#### BRANO FORNITO
————————

Il debutto fra i pro
In questo tumultuoso momento per la vita di un giovane atleta, nel quale bisogna da un lato decidere cosa fare da grandi e dall’altro cercare di prendere ogni treno buono che passa, alla porta di casa Tuipulotu hanno suonato gli scouts della franchigia di casa, i Melbourne Rebels (ora, purtroppo, non più in attività). Fra il 2015 e il 2019, il ragazzo scenderà in campo 19 volte nel Super Rugby mettendo insieme 383’ minuti. Tuipulotu diventerà grazie a questo il primo giocatore cresciuto in casa Rebels (squadra nata nel 2011) a debuttare fra i professionisti.
Leggi anche: È vero che l’Italia campa di equiparati?

————————

#### ESTRATTI DEI DOCUMENTI
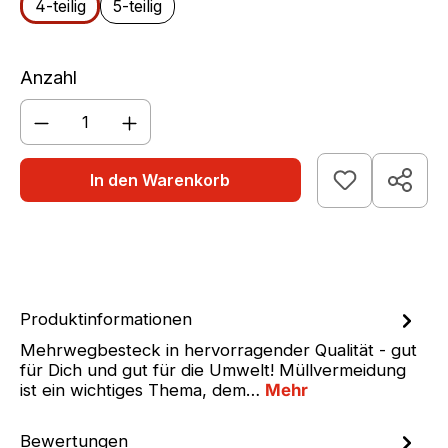
4-teilig
5-teilig
Anzahl
Produkt Anzahl: Gib den gewünschten We
In den Warenkorb
Produktinformationen
Mehrwegbesteck in hervorragender Qualität - gut
für Dich und gut für die Umwelt! Müllvermeidung
ist ein wichtiges Thema, dem…
Mehr
Bewertungen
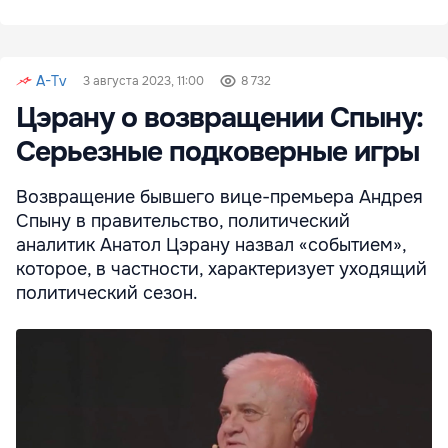
A-Tv
3 августа 2023, 11:00
8 732
Цэрану о возвращении Спыну:
Серьезные подковерные игры
Возвращение бывшего вице-премьера Андрея
Спыну в правительство, политический
аналитик Анатол Цэрану назвал «событием»,
которое, в частности, характеризует уходящий
политический сезон.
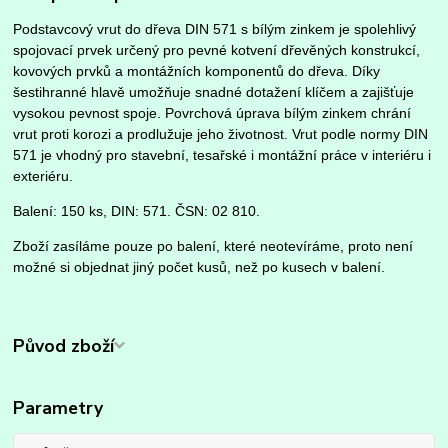
Podstavcový vrut do dřeva DIN 571 s bílým zinkem je spolehlivý
spojovací prvek určený pro pevné kotvení dřevěných konstrukcí,
kovových prvků a montážních komponentů do dřeva. Díky
šestihranné hlavě umožňuje snadné dotažení klíčem a zajišťuje
vysokou pevnost spoje. Povrchová úprava bílým zinkem chrání
vrut proti korozi a prodlužuje jeho životnost. Vrut podle normy DIN
571 je vhodný pro stavební, tesařské i montážní práce v interiéru i
exteriéru.
Balení: 150 ks, DIN: 571. ČSN: 02 810.
Zboží zasíláme pouze po balení, které neotevíráme, proto není
možné si objednat jiný počet kusů, než po kusech v balení.
Původ zboží
Parametry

————————

#### SERIE DI COMPITI
[a] Copia dal brano sul debutto di Tuipulotu la parte che comincia con le parole che contengono «Il debutto fra» e termina con «fra i professionisti.».
[b] Scrivi il seguito del brano sul debutto di Tuipulotu fra i professionisti, ripartendo subito dopo la sua ultima frase.

#### RISPOSTE
[a]
Il debutto fra i pro
In questo tumultuoso momento per la vita di un giovane atleta, nel quale bisogna da un lato decidere cosa fare da grandi e dall’altro cercare di prendere ogni treno buono che passa, alla porta di casa Tuipulotu hanno suonato gli scouts della franchigia di casa, i Melbourne Rebels (ora, purtroppo, non più in attività). Fra il 2015 e il 2019, il ragazzo scenderà in campo 19 volte nel Super Rugby mettendo insieme 383’ minuti. Tuipulotu diventerà grazie a questo il primo giocatore cresciuto in casa Rebels (squadra nata nel 2011) a debuttare fra i professionisti.

[b]
L’avventura in Giappone
Nei tre anni e mezzo ai Rebels, Sione mette insieme relativamente pochi minuti. Se hai voglia di giocare e farti vedere, giocare l’equivalente in minuti di 5-6 partite è un bottino magro. In quel momento si fanno avanti gli Yamaha Júbilo dal Giappone (ora noti come Shizuoka Blue Revs), offrendogli un contratto che lo terrà nella terra del Sol Levante fino al 2021.
Del suo periodo in Giappone si fa estremamente fatica a trovare delle tracce. Sapendo però che l’anno prima (2018-19) per la stessa squadra aveva firmato Kwagga Smith, viene quasi l’acquolina in bocca a pensare se i due si trovassero nella stessa squadra al giorno d’oggi. Complice la pandemia di COVID-19 nel 2020, però, la sua esperienza giapponese fu ridotta al minimo e terminò nel 2021 quando i Glasgow Warriors se ne assicurarono le prestazioni. È in questo momento che, in Europa, iniziamo a sentir parlare di lui.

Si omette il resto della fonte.